I was recently involved in a great example of software complexity, technical debt, and refactoring, and I want to pass on the experience.
As part of a project some new requirements came in. I had been concerned that part of the system under development was a little complex, but not overly concerned, as it worked and had comprehensive automated tests.
But the new requirements changed that. They concerned a subsystem which took three inputs and processed them. The problem that the subsystem was trying to solve was roughly stated as follows:
We have an input stream which needs to be combined with two other input streams. But if some of the combining can’t take place because the input streams have gaps then we have to fill in the gaps from other sources. And then we can output the result.
If that seems a bit vague, it’s because it is: I hadn’t paid much attention to expressing the logic clearly.
The new requirement, meanwhile, was to add a fourth input. Since we were using a visual tool I can present the “as is” software design along with the “to be” that was the likely outcome of the requested changes:
The threatened “to be” state would have been excessively complex. Two things concerned me greatly. First was that I couldn’t keep all the “to be” logic in my head at one time, so didn’t have confidence that it was right. And second was that — as a guiding rule — software should be exactly as complex as the problem it attempts to address, and no more so… and that was not reflected here. My gut feeling was that the problem was simple, and adding one more input should have added linear complexity, but it felt like the complexity was growing exponentially. This was compounded by the fact that it was quite apparent there might soon be a fifth, sixth, or even seventh input.

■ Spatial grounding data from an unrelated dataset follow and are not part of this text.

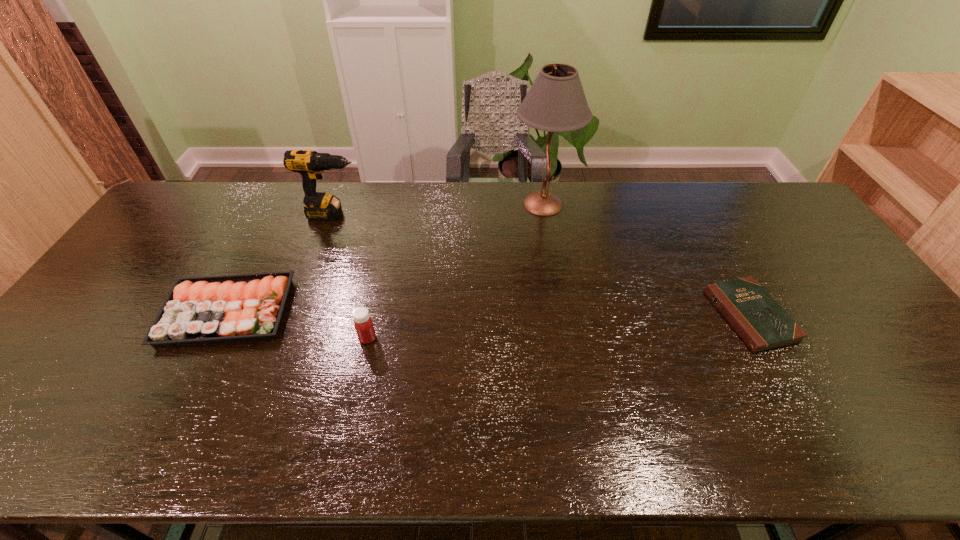
Locate an element on the screen. This screenshot has width=960, height=540. table lamp is located at coordinates (556, 102).

You are a GUI agent. You are given a task and a screenshot of the screen. Output one action in this format:
    pyautogui.click(x=<x>, y=<y>)
    Task: Click on the tallest object
    
    Given the screenshot: What is the action you would take?
    coord(556,102)

Find the location of a particular element. Image resolution: width=960 pixels, height=540 pixels. the second tallest object is located at coordinates (310, 164).

I want to click on medicine, so click(364, 327).

The height and width of the screenshot is (540, 960). In order to click on the third shortest object in this screenshot , I will do `click(364, 327)`.

The width and height of the screenshot is (960, 540). Identify the location of platter. (208, 310).

This screenshot has height=540, width=960. Identify the location of Bible. (763, 325).

Identify the location of the shortest object. This screenshot has width=960, height=540. (763, 325).

Where is `free space located 0.270m on the front-facing side of the tallest object`? Image resolution: width=960 pixels, height=540 pixels. free space located 0.270m on the front-facing side of the tallest object is located at coordinates (434, 204).

Locate an element on the screen. The width and height of the screenshot is (960, 540). vacant space located 0.170m on the front-facing side of the tallest object is located at coordinates (462, 204).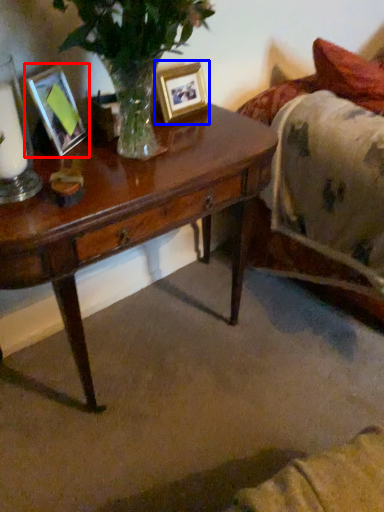
Question: Which object appears closest to the camera in this image, picture frame (highlighted by a red box) or picture frame (highlighted by a blue box)?

Choices:
 (A) picture frame
 (B) picture frame

Answer: (A)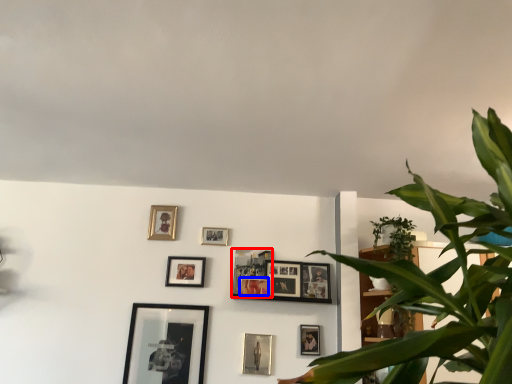
Question: Which object appears closest to the camera in this image, picture frame (highlighted by a red box) or picture frame (highlighted by a blue box)?

Choices:
 (A) picture frame
 (B) picture frame

Answer: (B)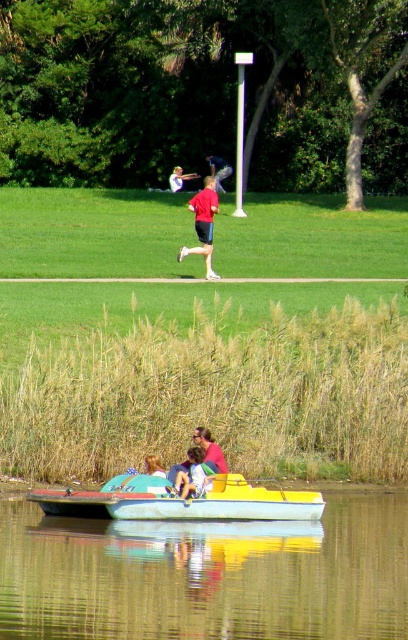
Question: Is yellow plastic boat at center thinner than light brown hair at center?

Choices:
 (A) yes
 (B) no

Answer: (B)

Question: Is smooth reflective water at lower center further to the viewer compared to red shirt at center?

Choices:
 (A) yes
 (B) no

Answer: (B)

Question: Which point is farther from the camera taking this photo?

Choices:
 (A) (215, 177)
 (B) (163, 467)
 (C) (33, 579)

Answer: (A)

Question: Does matte red shorts at center appear under red shirt at center?

Choices:
 (A) yes
 (B) no

Answer: (A)

Question: Which point is farther to the camera?

Choices:
 (A) red shirt at center
 (B) light brown hair at center
 (C) yellow plastic boat at center

Answer: (A)

Question: Which object is the farthest from the matte red shorts at center?

Choices:
 (A) light brown hair at center
 (B) yellow plastic boat at center
 (C) red shirt at center

Answer: (A)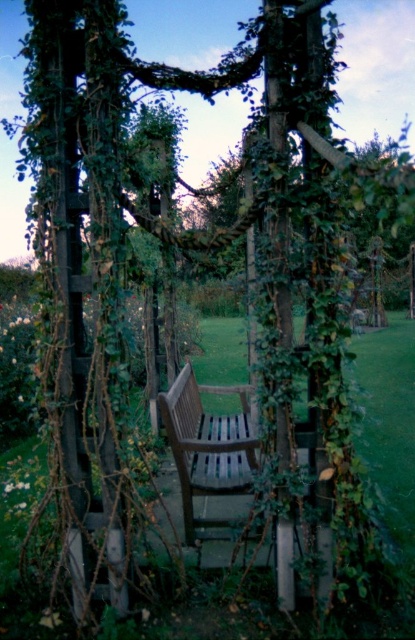
Does green grass at center have a smaller size compared to wooden bench at center?

Incorrect, green grass at center is not smaller in size than wooden bench at center.

Can you confirm if green grass at center is positioned to the right of wooden bench at center?

Indeed, green grass at center is positioned on the right side of wooden bench at center.

Is point (400, 410) positioned after point (219, 416)?

Yes, it is.

Where is `green grass at center`? The height and width of the screenshot is (640, 415). green grass at center is located at coordinates click(x=390, y=424).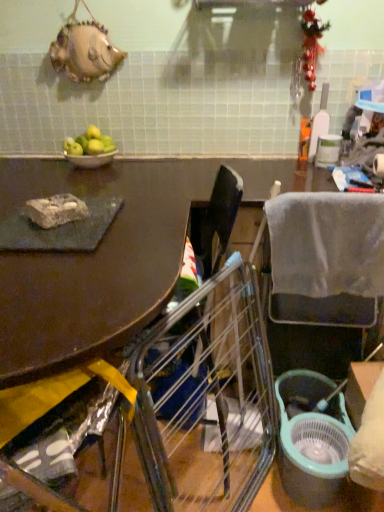
You are a GUI agent. You are given a task and a screenshot of the screen. Output one action in this format:
    pyautogui.click(x=<x>, y=<y>)
    Task: Click on the spots to the right of rocky stone at left
    The width and height of the screenshot is (384, 512).
    Given the screenshot: What is the action you would take?
    point(135,221)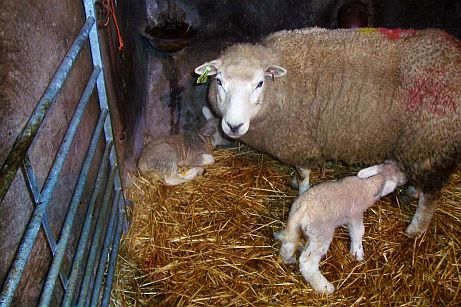
Where is `bowl`? The height and width of the screenshot is (307, 461). bowl is located at coordinates (169, 37).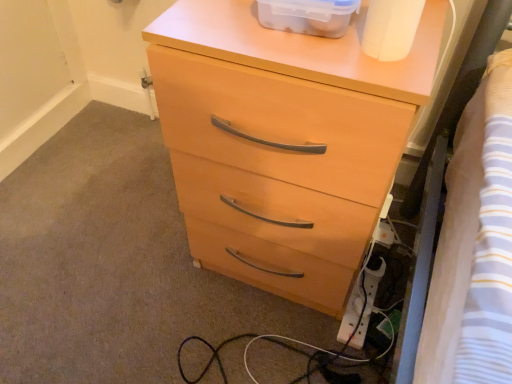
At what (x,y) coordinates should I click in order to perform the action: click on free space in front of white matte toilet paper at upper right. Please return your answer as a coordinate pair (x, y). Image resolution: width=512 pixels, height=384 pixels. Looking at the image, I should click on (390, 81).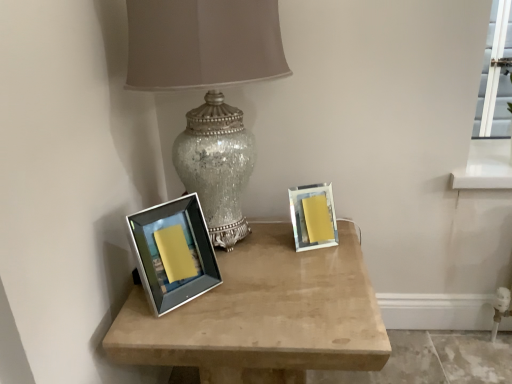
This screenshot has width=512, height=384. Identify the location of free space in front of crackle glass lamp at center. point(253,310).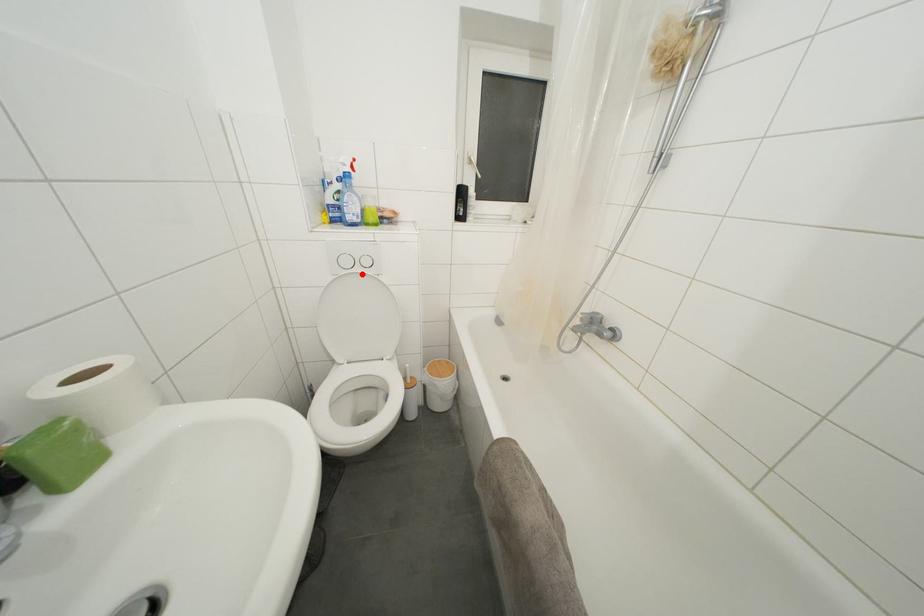
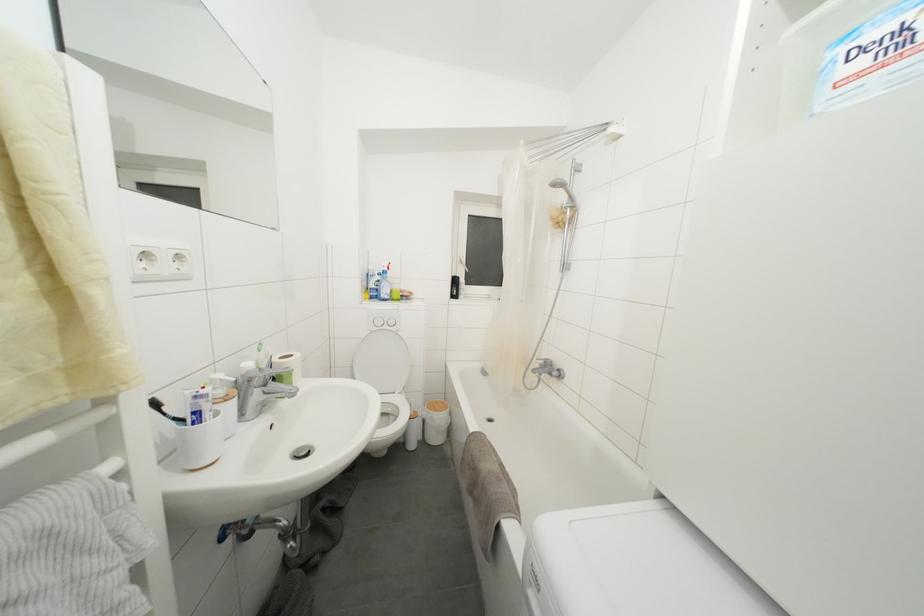
Find the pixel in the second image that matches the highlighted location in the first image.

The solution was to take a step back, express the logic of the problem clearly, and redesign the subsystem to reflect that. The problem, once clarified, became this:
We have a number of input streams which are merged. For each missing element of the merged stream we take action to fill it in. And then we output the result.
The refactored “as is” and the eventual “to be” logic became much simpler:
I hope you agree with me that the new flow is much clearer, and additional inputs add only linear complexity.
In terms of software development the sequence of steps was: (1) Make sure all the tests pass, (2) refactor the subsystem to reflect the new logic, (3) make sure all the tests still pass, (4) add the fourth input with appropriate tests.
For me this experience demonstrates a few things:
- If software internals aren’t continually kept clean and of good quality then complexity increases excessively and progress slows accordingly. Or to put it another way, technical debt is very well named: the longer you neglect the debt the more interest you pay.
- “Software should be exactly as complex as the problem it’s addressing” is a very good driver for reducing complexity.
- Automated tests save the day again! The refactoring above would have been quite daunting and unreliable without them. But instead the worst thing about the operation was that it was a little time-consuming. It was not risky, it was not stressful, and it was not really that difficult.
- Visual software development tools sure do expose messy software design for what it is.
Could you please expand point #4 (visual software…)? TIA
Hi Carlo. Yes, that point #4 is worth some more clarity…
The software was being developed with a visual tool, in which the data flowed through various steps, laid out on a canvas, and joined by connecting arrows. Thus the tool presented a visual representation of the logical flow. My drawings above give an example of what the tool showed — and thus what the logic was — in each scenario.
However, messing thinking leads to messy software design. And the messy software design in the first version was quite apparent just from looking at the logic laid out on the canvas. That’s what point #4 is saying.
I’m not making any kind of comparison with non-visual tools, BTW.